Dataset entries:
# # # # #

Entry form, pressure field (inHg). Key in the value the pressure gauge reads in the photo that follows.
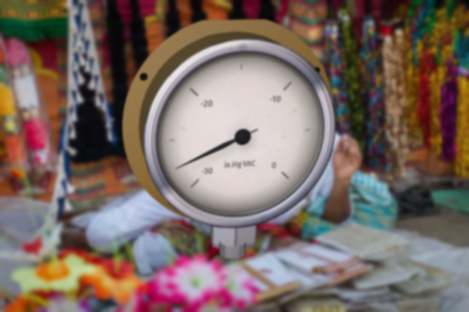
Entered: -27.5 inHg
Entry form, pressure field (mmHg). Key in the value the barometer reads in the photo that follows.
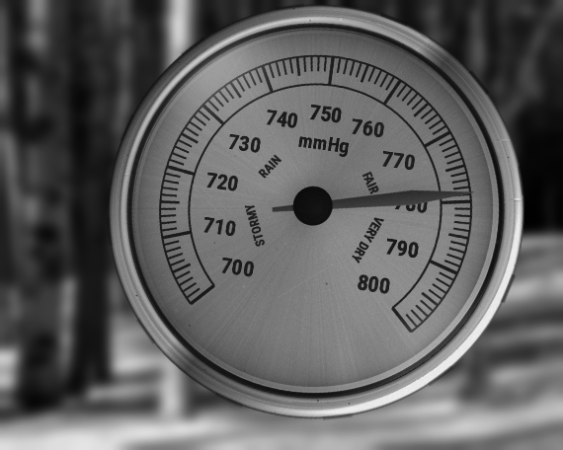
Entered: 779 mmHg
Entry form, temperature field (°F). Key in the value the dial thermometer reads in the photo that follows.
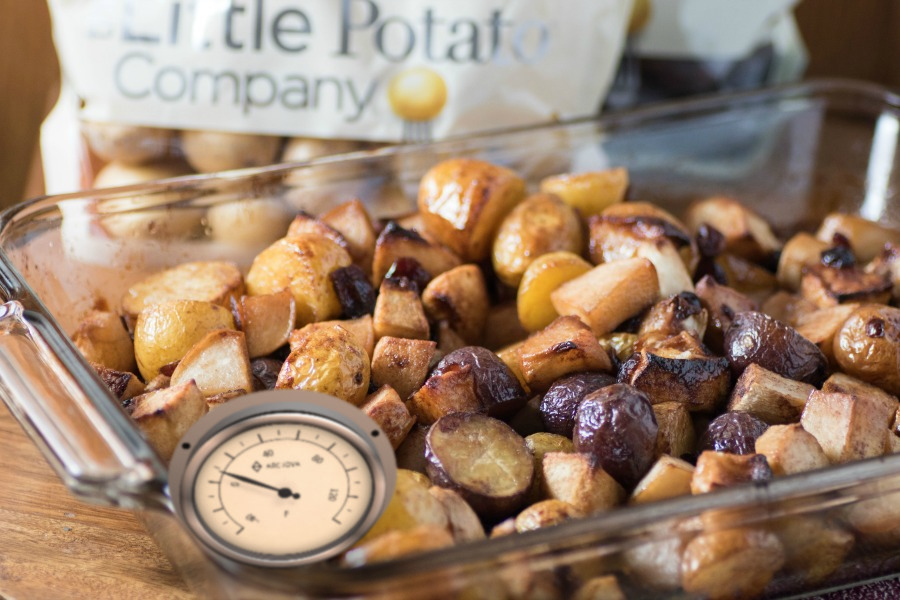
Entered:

# # # # #

TASK TO CARRY OUT: Reproduce the material above word for word, leaving out the pictures.

RESPONSE AREA:
Entry form, pressure field (inHg). Key in the value the pressure gauge reads in the photo that follows.
Entered: -27.5 inHg
Entry form, pressure field (mmHg). Key in the value the barometer reads in the photo that follows.
Entered: 779 mmHg
Entry form, temperature field (°F). Key in the value the dial thermometer reads in the photo that follows.
Entered:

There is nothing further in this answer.